* _Passage given_:
******

AMY GOODMAN: That was Eve Ensler. Now to playwright —

EVE ENSLER: I have been thinking about the courage it requires to think about something other than violence as a response to violence. I am thinking about the complexity of this and the loneliness of this and the helplessness and the sorrow that would be felt in the space where violence once was and the grief. I have been thinking that for those of us who are living on the planet right here, right now, nothing less will do if we want to go on as a species, that we must live in this dangerous space, allowing the helplessness, the grief, the sorrow to create new wisdom that can and will and must free us from this terrible world of violence. I urge you, each one of you — fall into this space, weep, be lost, let go, die into the grief — on the side it will be revealed.

AMY GOODMAN: Now to playwright Tony Kushner, from Eve Ensler reading her piece, “I Have Been Thinking About Violence.”

******

* _Data lines_:
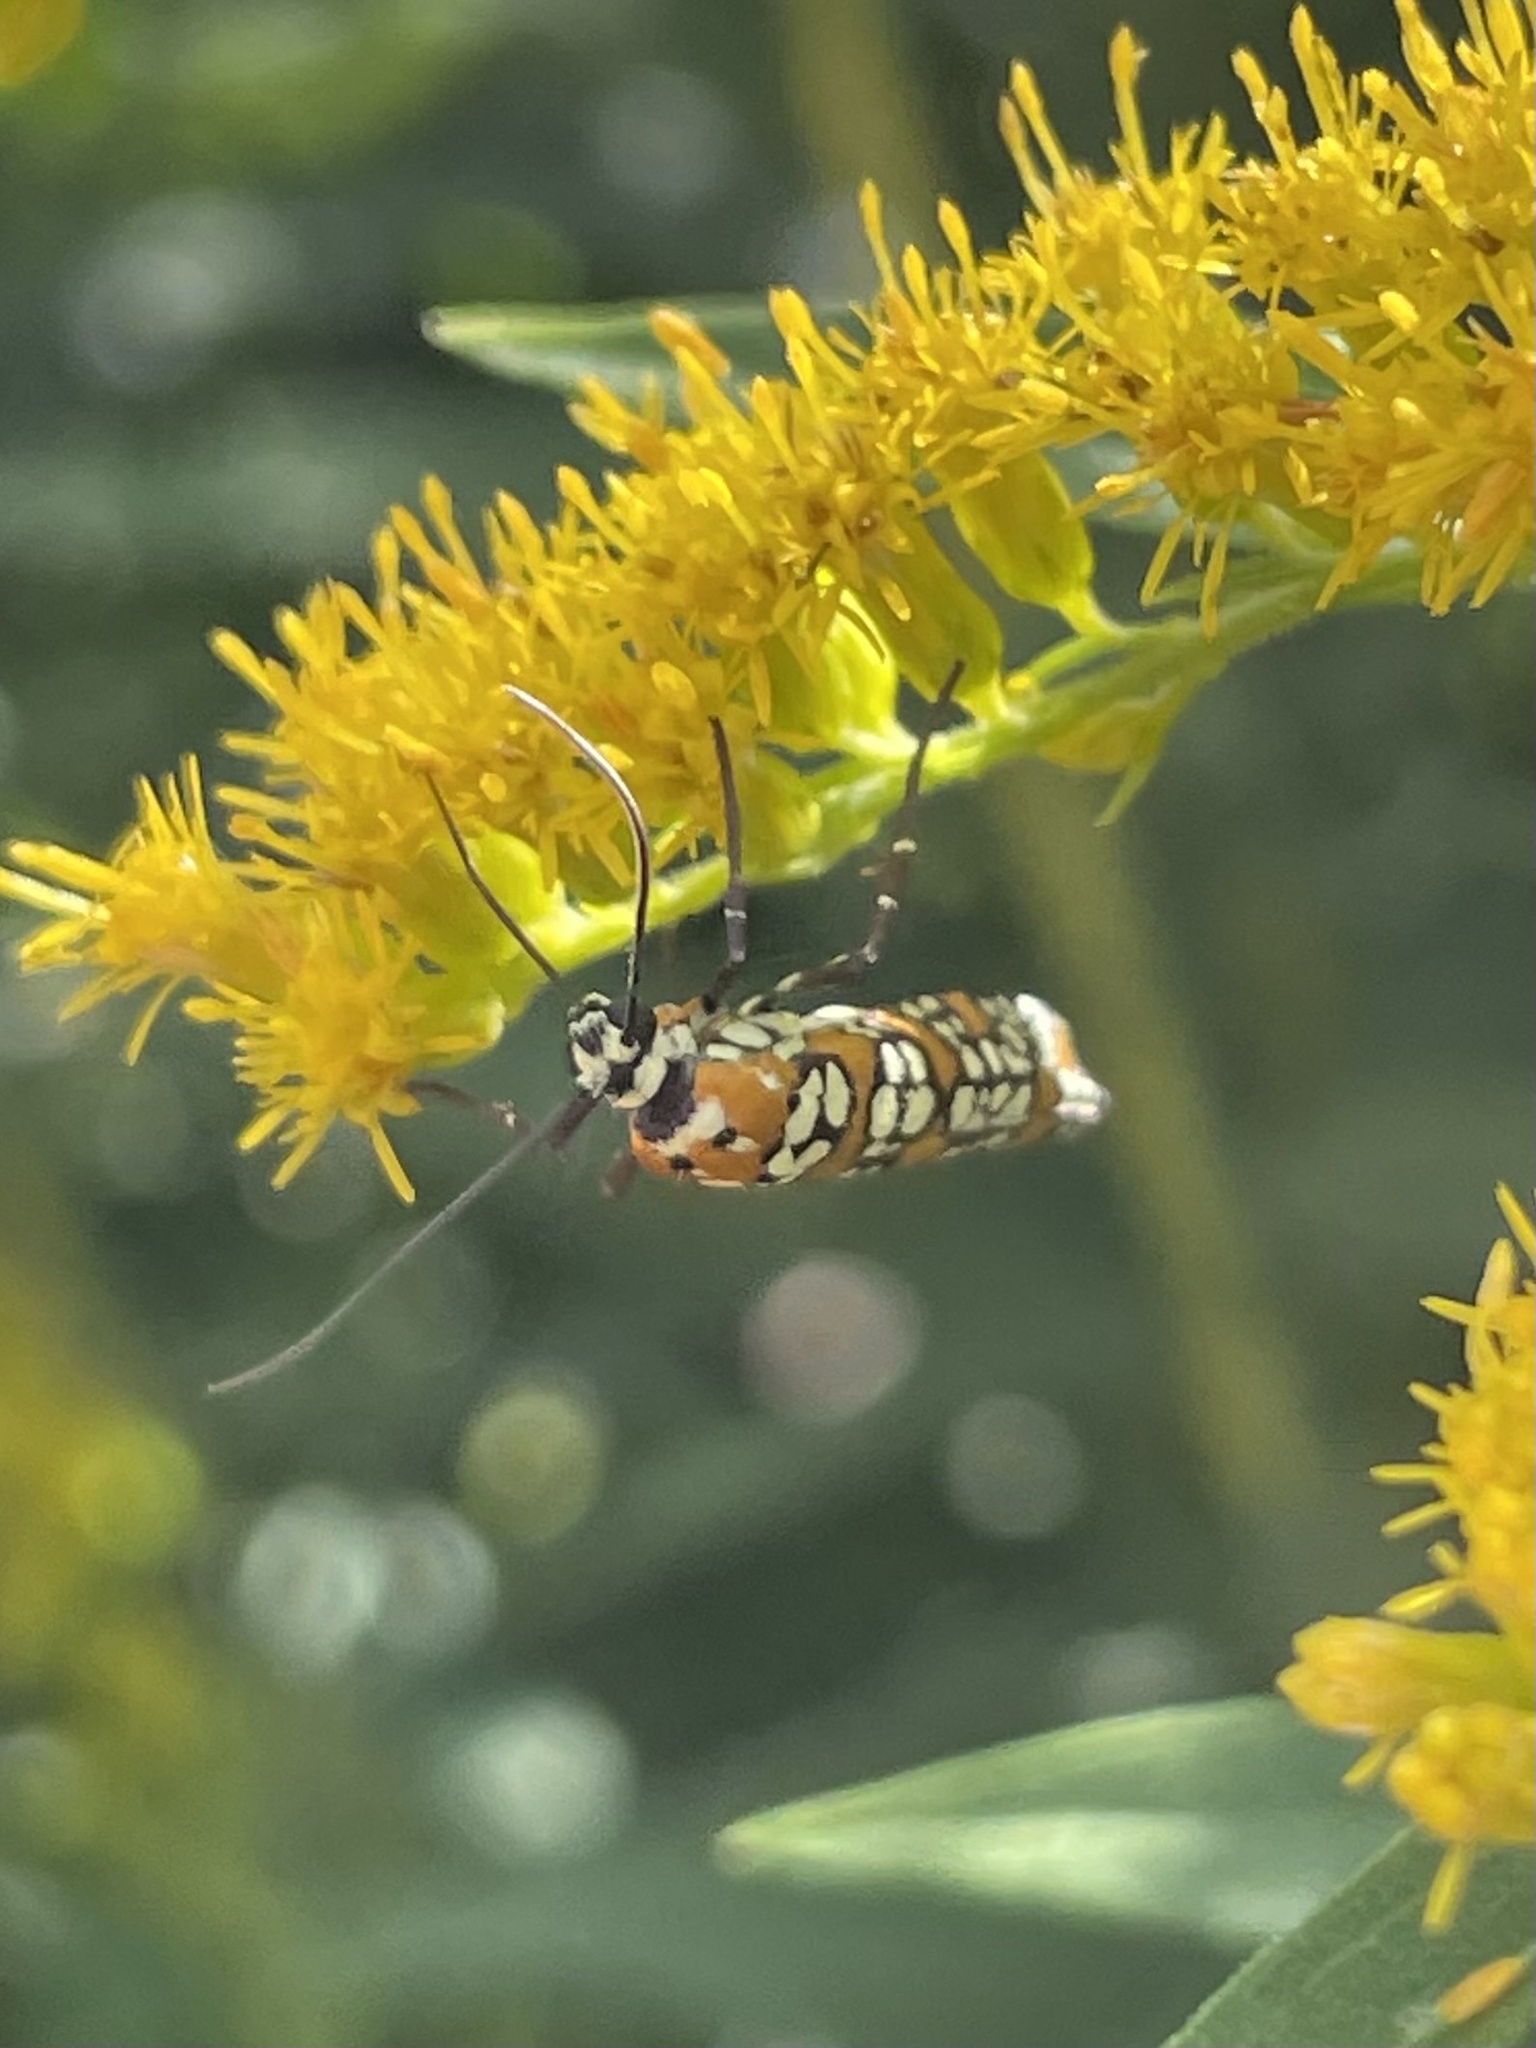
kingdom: Animalia
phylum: Arthropoda
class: Insecta
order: Lepidoptera
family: Attevidae
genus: Atteva
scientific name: Atteva punctella
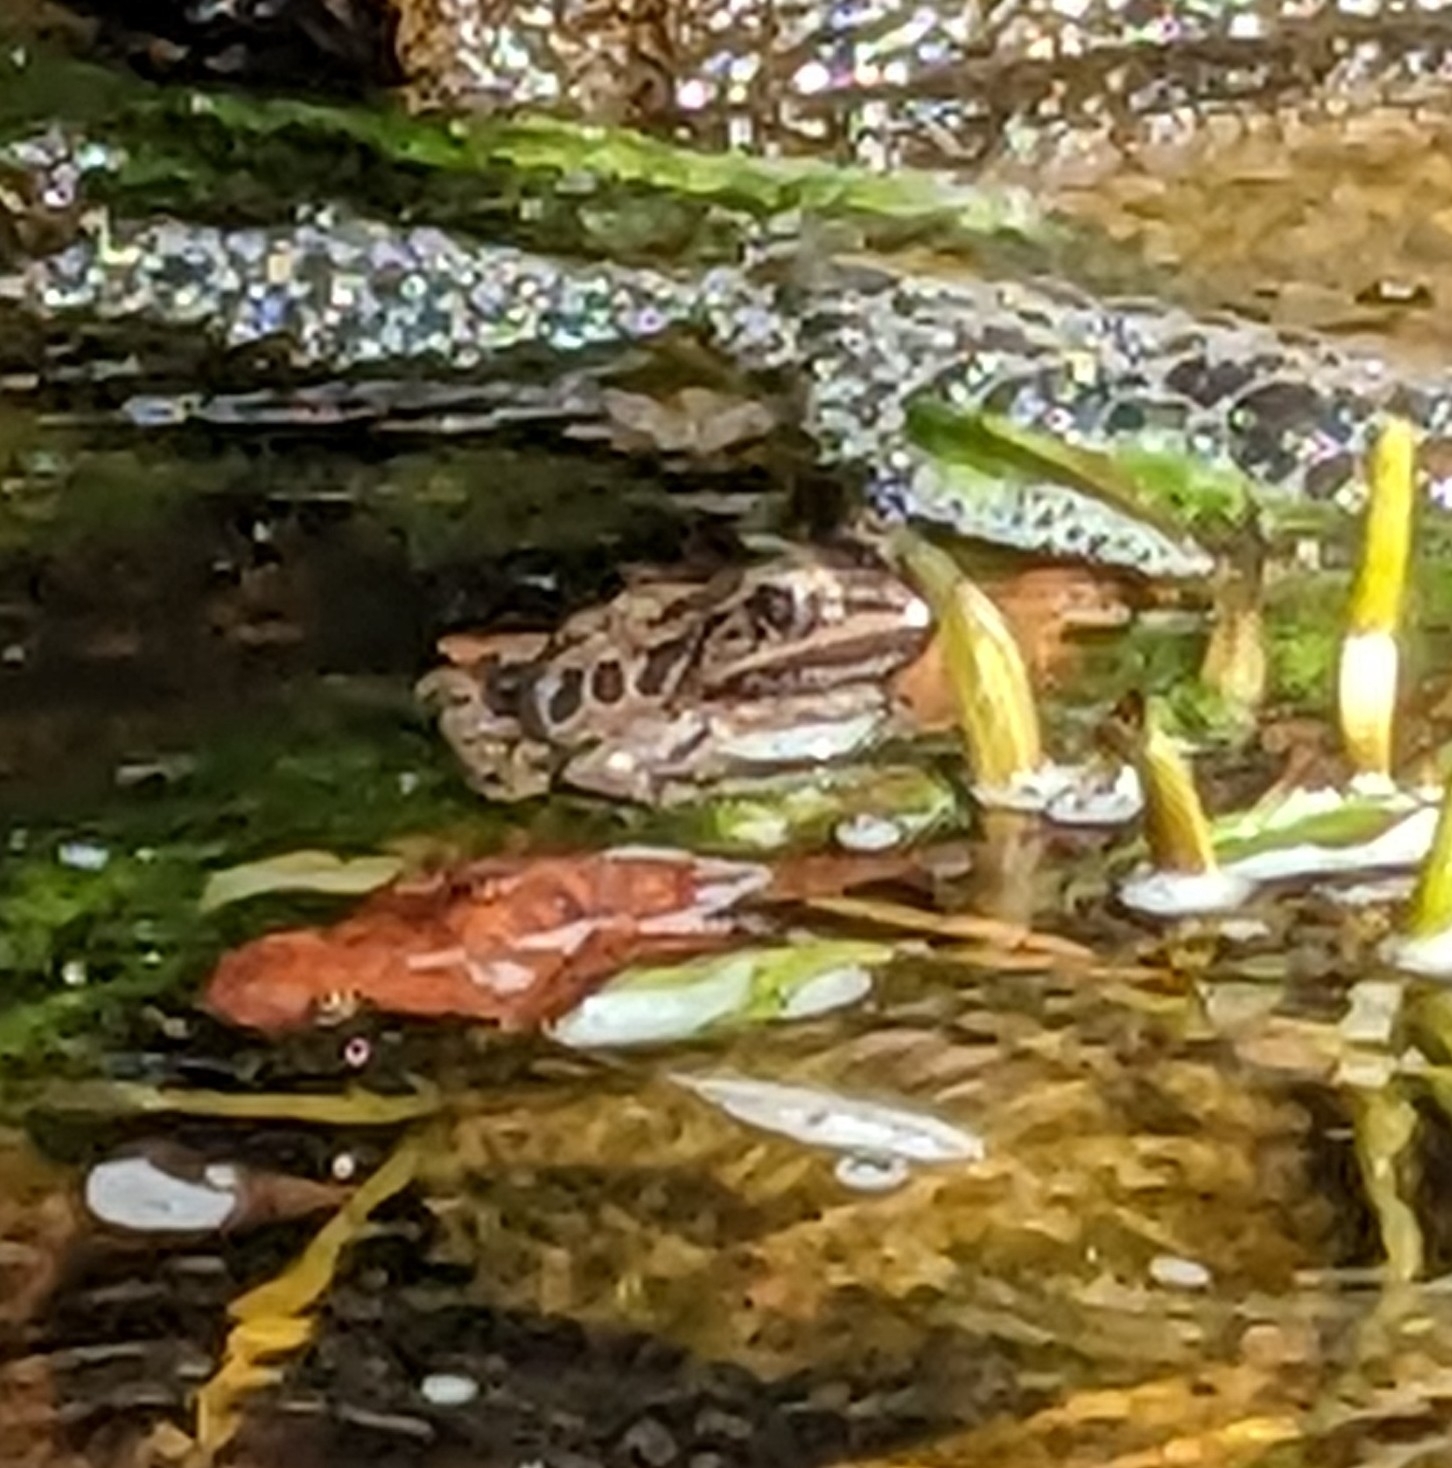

******

* _Given instruction_:
From the transcript on violence, write out word for word the stretch starting at "AMY GOODMAN: That" and ending at "will be revealed.".

* _Completed exercise_:
AMY GOODMAN: That was Eve Ensler. Now to playwright —

EVE ENSLER: I have been thinking about the courage it requires to think about something other than violence as a response to violence. I am thinking about the complexity of this and the loneliness of this and the helplessness and the sorrow that would be felt in the space where violence once was and the grief. I have been thinking that for those of us who are living on the planet right here, right now, nothing less will do if we want to go on as a species, that we must live in this dangerous space, allowing the helplessness, the grief, the sorrow to create new wisdom that can and will and must free us from this terrible world of violence. I urge you, each one of you — fall into this space, weep, be lost, let go, die into the grief — on the side it will be revealed.